Which is the correct way to hyphenate the following message: the hotel in question is, among all the hotels in Dehli with the same 4-star rating, second best.

This is the second-highest-rated 4-star hotel in Dehli.


This is the second-highest rated 4-star hotel in Dehli.

or something else?

  • 1
    Of the four-star hotels in Delhi, this one has the second-highest average guest rating. Commented Jan 24, 2019 at 21:09
  • Similar: Hyphenation of “second most northerly”
    – herisson
    Commented Jan 25, 2019 at 12:43
  • 1
    'The hotel in question is rated as the second best 4-star hotel in Delhi'
    – Littletee
    Commented Jan 25, 2019 at 13:50
  • This doesn't sound too bad in speech, where you compartmentalise [secondhighestrated] and [4star]. The way to do this if transcribing is to use hyphens as in your first example. But if you're not transcribing speech verbatim, go with Jason's or Littletee's rewrite. There's a useful quasi-rule somewhere about avoiding unwieldy stacked modifiers. Commented Oct 22, 2019 at 15:12

1 Answer 1


Your first attempt is correct. The second is wrong. Let me begin with the second sentence.

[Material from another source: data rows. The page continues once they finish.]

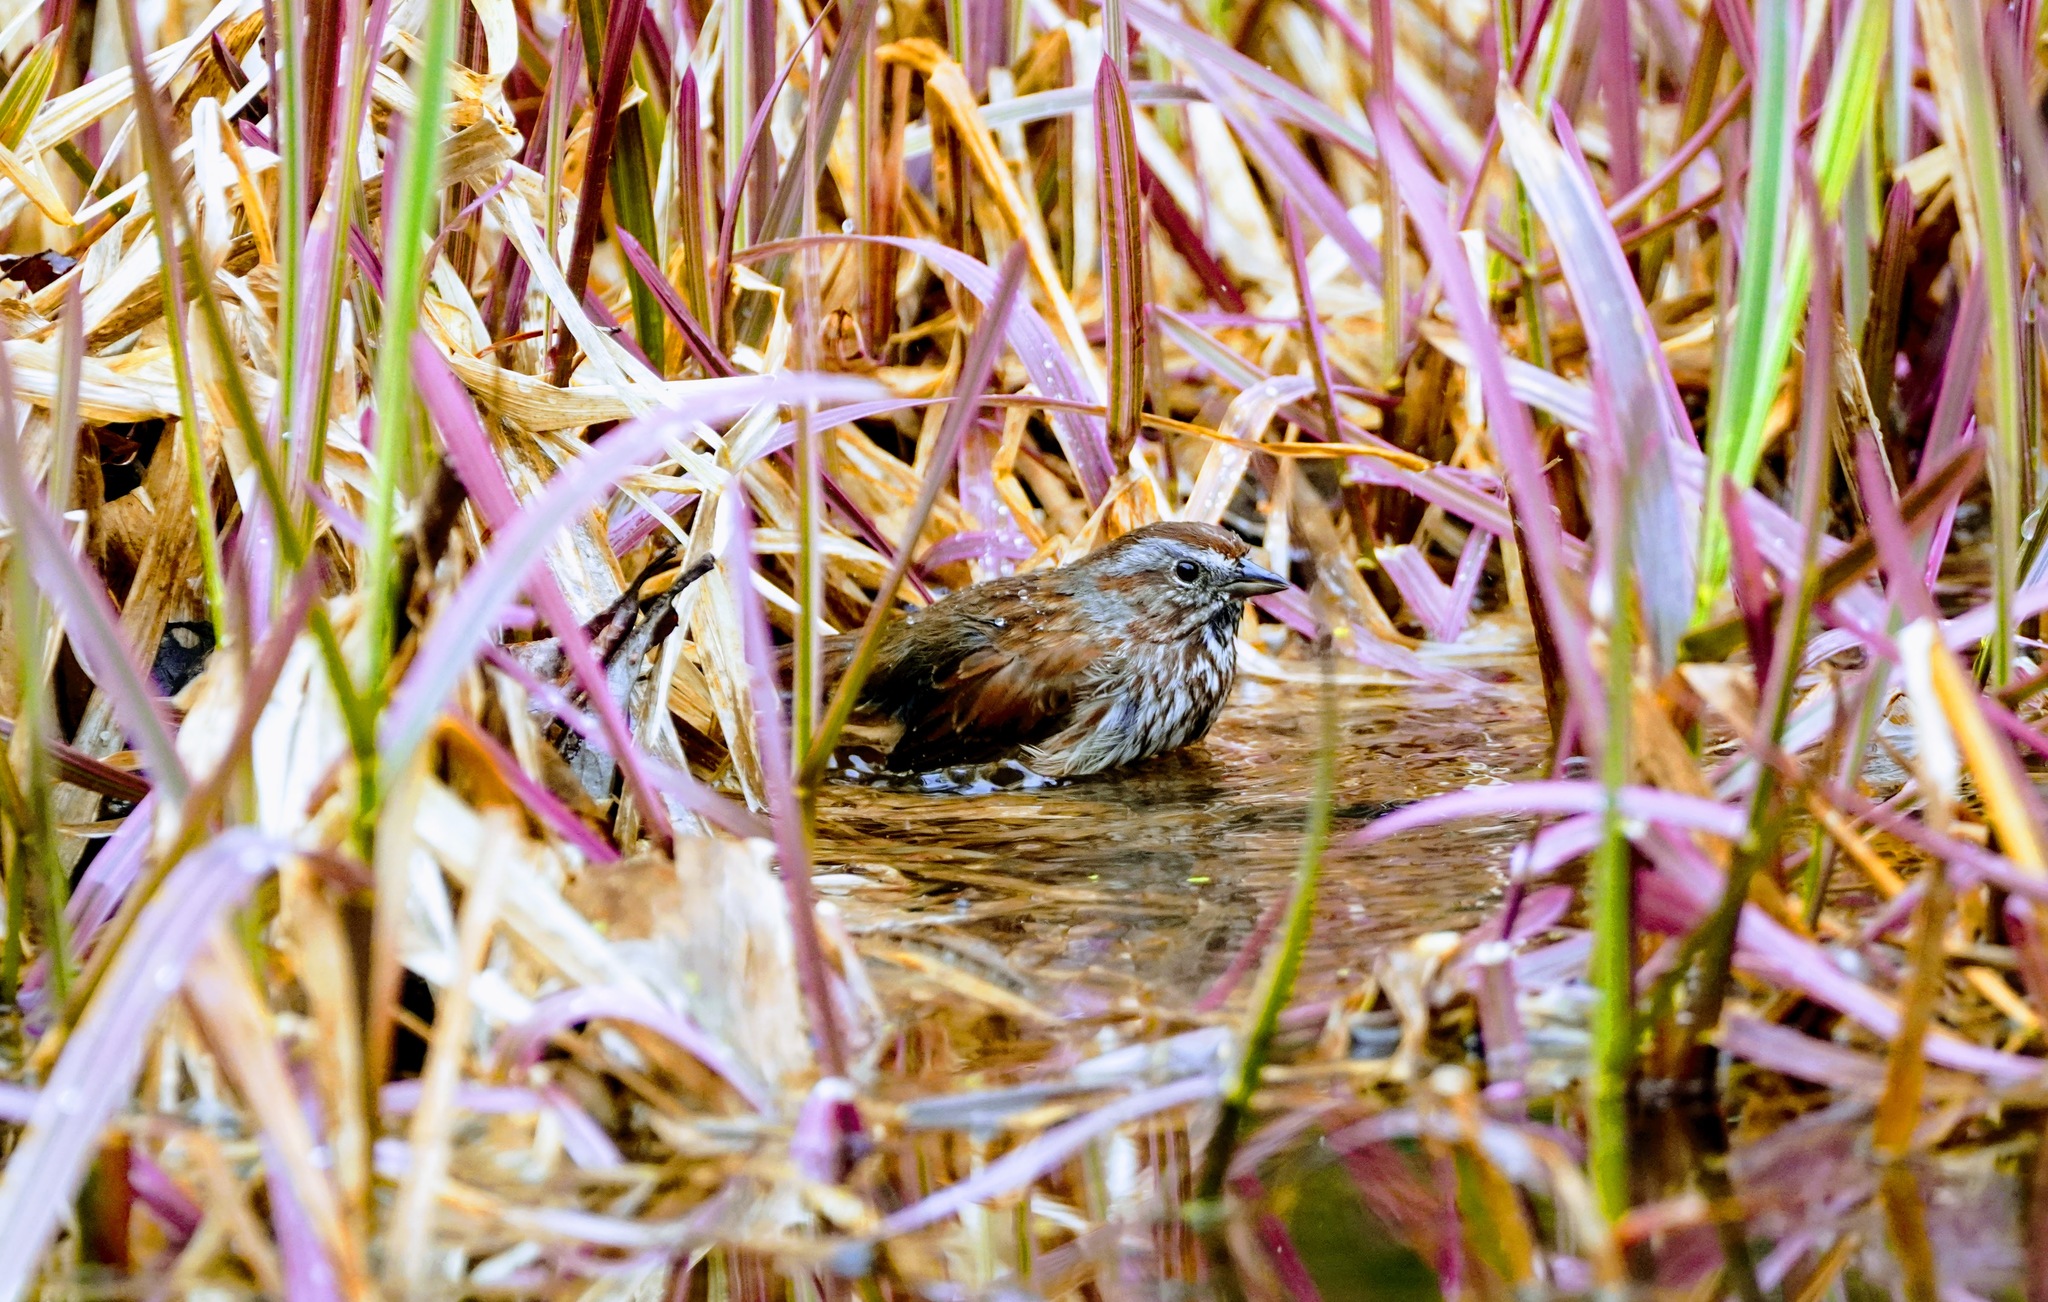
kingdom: Animalia
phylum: Chordata
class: Aves
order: Passeriformes
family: Passerellidae
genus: Melospiza
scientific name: Melospiza melodia
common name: Song sparrow
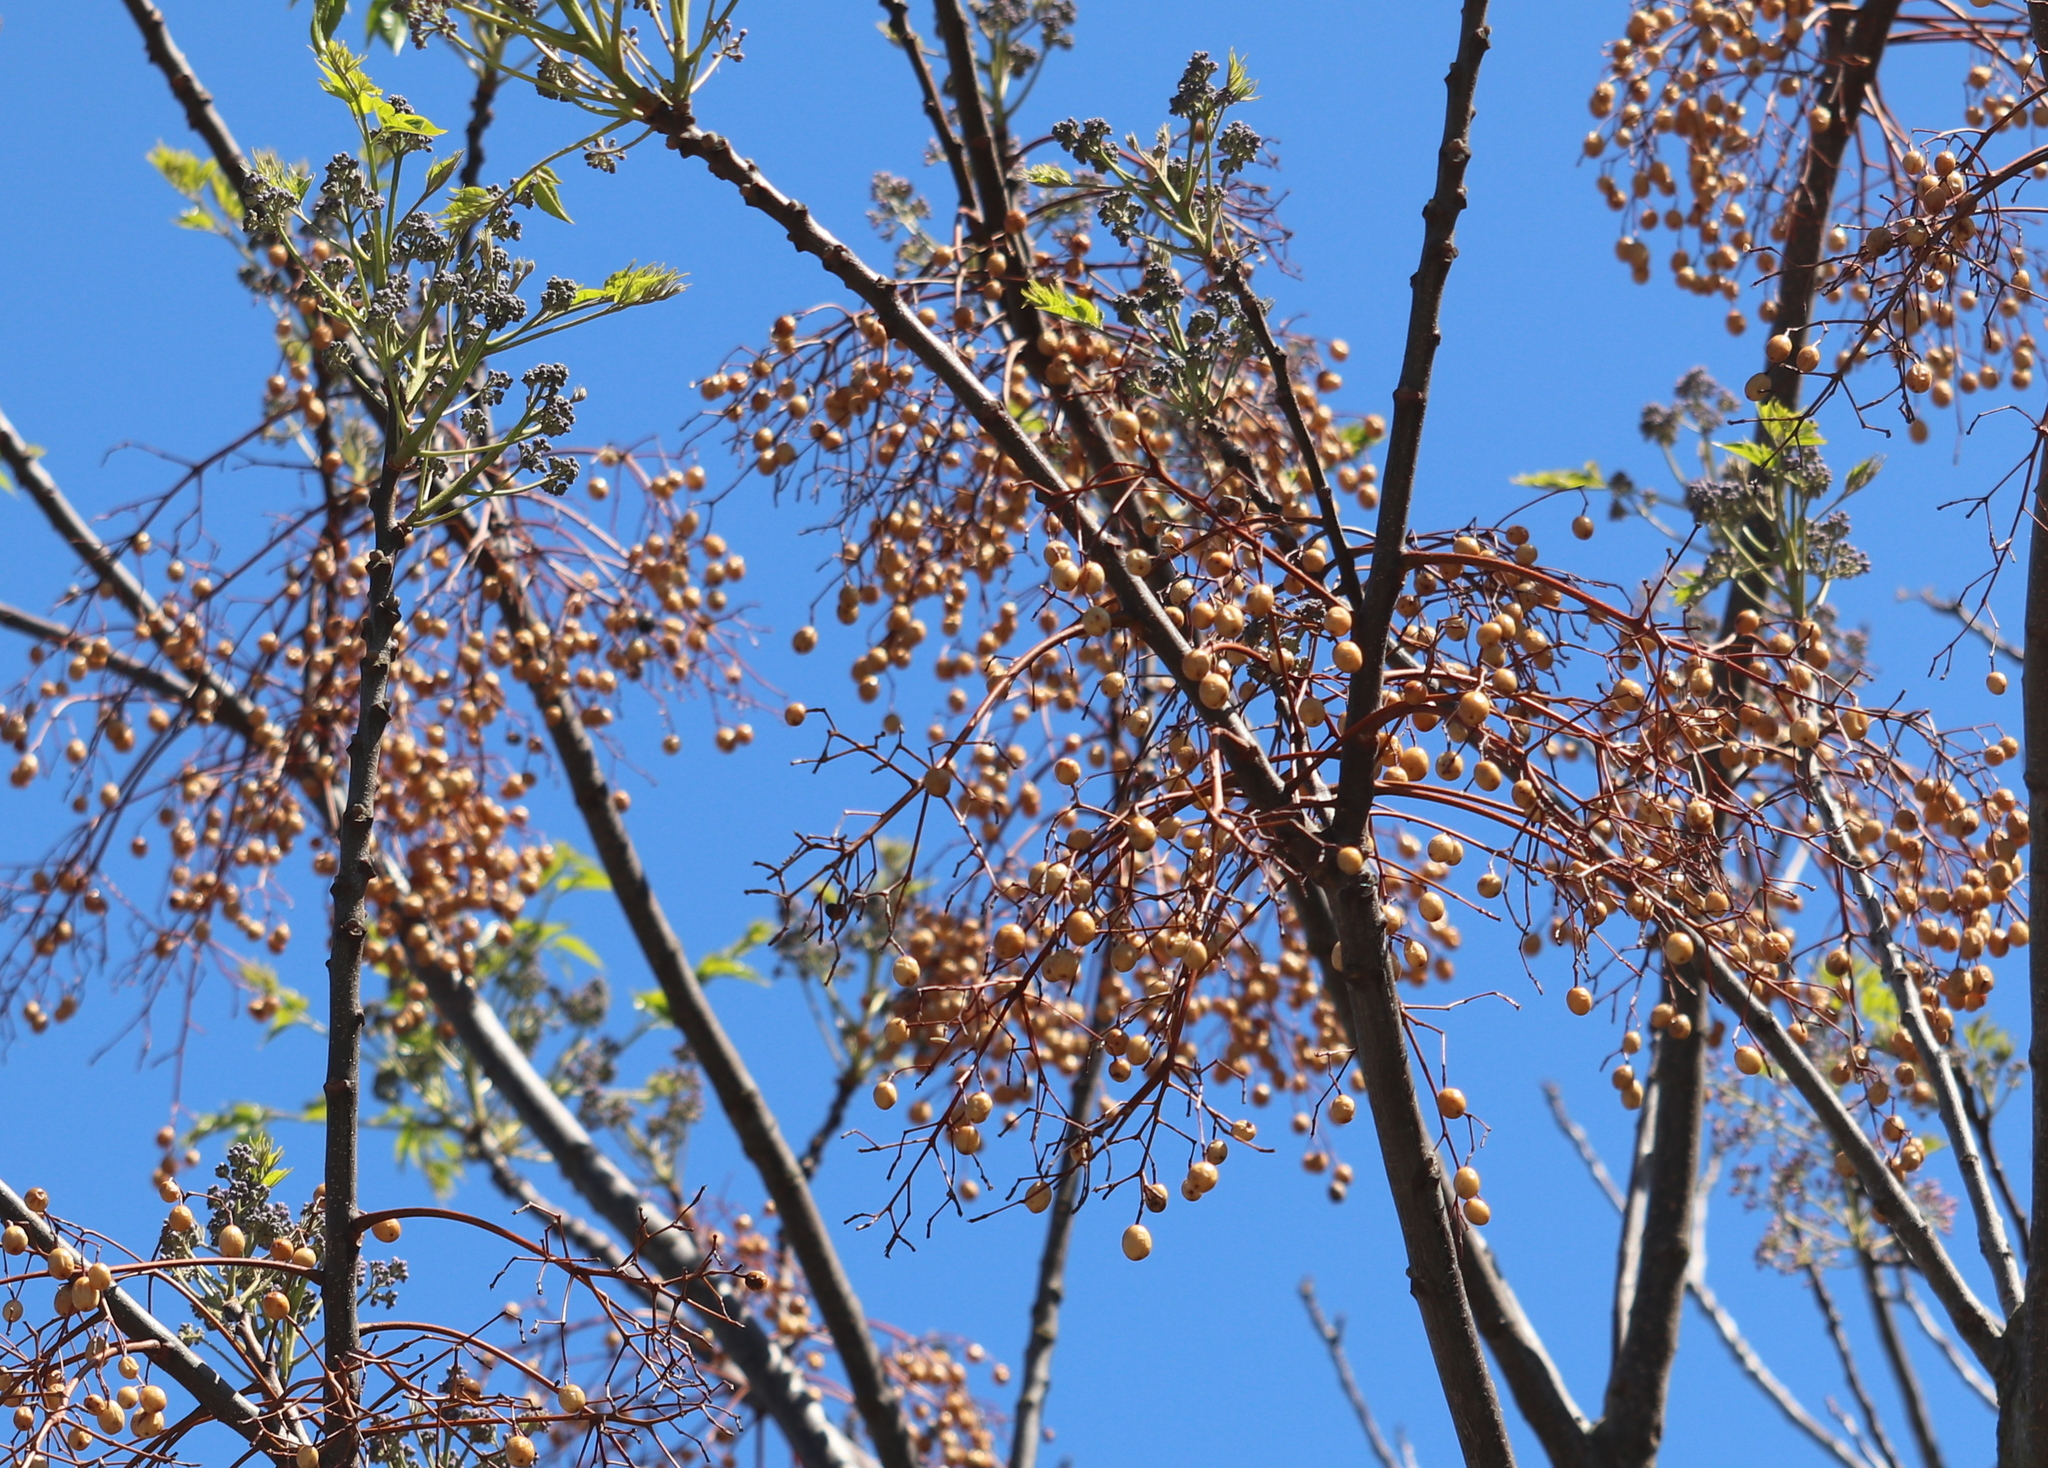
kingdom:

To me, "This is the second-highest rated 4-star hotel in Dehli" says something about how tall the building is. That is, among all 4-star hotels that have been given a formal rating, this hotel is the second-highest. In contrast, your first sentence correctly explains that it is the rating that is the second highest.

Having considered correctness, I think that it is then worth considering how best to say what you want to say, and in that case, the construction suggested by @Jason is easy to understand and unambiguous.